I'm not saying that the school should change its policies so that gay guys can sleep with whomever, whenever. I'm saying that the university needs to actually address the needs that these students have. We feel like we're suffocating sometimes. And the reason that many of the gay students resort to sex is because they see no where else to go. They can't hold hands or kiss. They aren't allowed to go on dates or have relationships. They can't discuss it with others, because while being openly gay isn't grounds for expulsion, they will then be watched 24 hours a day, with the honor code office just waiting for them to slip up. But sex is quick. It's hidden. And it releases some of the constant pull that they feel all the time. Perhaps, if BYU were to simply try to offer counseling programs specifically for people like this, in order to safely and privately address the needs of the students, they could minimize the extreme violations of the honor code, keep a number of gay students in the church in the long run, and actually help these people. Any student at this university is not there to harm it or attack it. And that fact alone places a burden on the university to be what they claim to be: "the Lord's university", and actually make the lives of these people better. It's an odd thing when the church is merciful and forgiving, but the school is the one making life and death sentences.

I've read as well that BYU discriminates against heterosexual violations of the honor code just as much. However, there was a football player who was suspended for a semester (along with his girlfriend) for what, we can only image. Rumor is that they're getting married. But not only were they given leeway (because they're straight? a football player?) but the Daily Universe, the school paper, reported his "time off" and then proceeded to mention all of his great sporting achievements.
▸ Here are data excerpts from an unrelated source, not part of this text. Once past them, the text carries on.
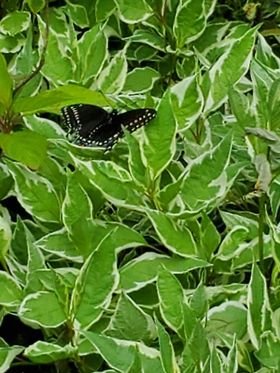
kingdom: Animalia
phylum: Arthropoda
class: Insecta
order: Lepidoptera
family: Papilionidae
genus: Papilio
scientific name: Papilio polyxenes
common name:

They celebrated him, while announcing his suspension, though they never called it that. With research, I think it is clear that the same mercy is not extended to gay musicians.

But the fact of the matter is that many of the gay students at BYU are there because they have faith. They have a testimony. And they want a better relationship with God. They have different problems than others, of course. They have different choices to make. But that does not make them less of a good person, or less qualified to attend this university. And the sooner the university can stop feeling so personally attacked by such occurrences, the sooner they can actually be mature adults and help those who suffer in such silence.

I love the goodness of the people of BYU. I just hope they would continue to extend it to me if they knew I was gay.